> [WORK REQUEST]: Please find all lines in the data that hold the string "humble" and copy them.
---- DATASET CONTENT
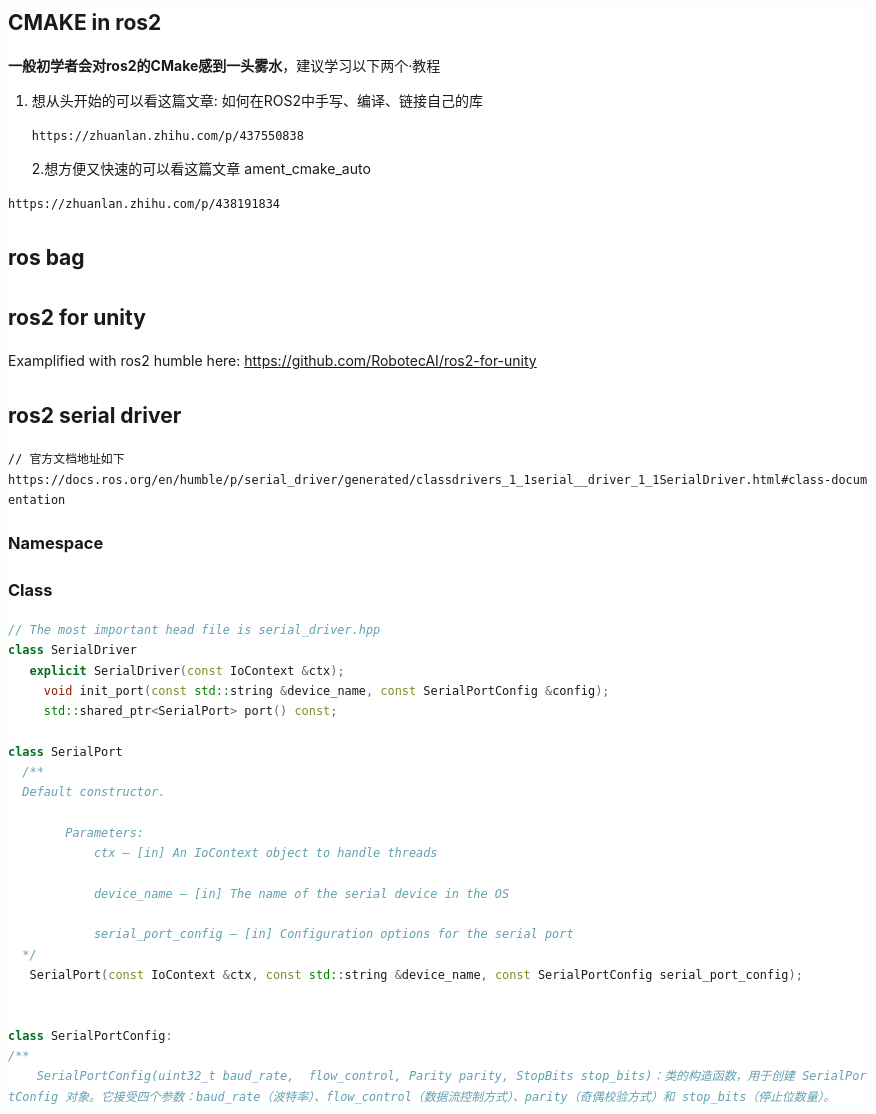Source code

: 
## CMAKE in ros2

**一般初学者会对ros2的CMake感到一头雾水**，建议学习以下两个·教程

1. 想从头开始的可以看这篇文章: 如何在ROS2中手写、编译、链接自己的库

   ```
   https://zhuanlan.zhihu.com/p/437550838
   ```

   

   2.想方便又快速的可以看这篇文章 ament_cmake_auto	

```
https://zhuanlan.zhihu.com/p/438191834

```
## ros bag


## ros2 for unity

Examplified with ros2 humble here: https://github.com/RobotecAI/ros2-for-unity

## ros2 serial driver

```
// 官方文档地址如下
https://docs.ros.org/en/humble/p/serial_driver/generated/classdrivers_1_1serial__driver_1_1SerialDriver.html#class-documentation
```

### Namespace

### Class

```c++
// The most important head file is serial_driver.hpp
class SerialDriver
   explicit SerialDriver(const IoContext &ctx);
	 void init_port(const std::string &device_name, const SerialPortConfig &config);
	 std::shared_ptr<SerialPort> port() const;

class SerialPort 
  /**
  Default constructor.

		Parameters:
			ctx – [in] An IoContext object to handle threads

			device_name – [in] The name of the serial device in the OS

			serial_port_config – [in] Configuration options for the serial port
  */
   SerialPort(const IoContext &ctx, const std::string &device_name, const SerialPortConfig serial_port_config);


class SerialPortConfig:	
/**
	SerialPortConfig(uint32_t baud_rate,  flow_control, Parity parity, StopBits stop_bits)：类的构造函数，用于创建 SerialPortConfig 对象。它接受四个参数：baud_rate（波特率）、flow_control（数据流控制方式）、parity（奇偶校验方式）和 stop_bits（停止位数量）。

```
--------
> [EXPECTED ANSWER]:
Examplified with ros2 humble here: https://github.com/RobotecAI/ros2-for-unity
https://docs.ros.org/en/humble/p/serial_driver/generated/classdrivers_1_1serial__driver_1_1SerialDriver.html#class-documentation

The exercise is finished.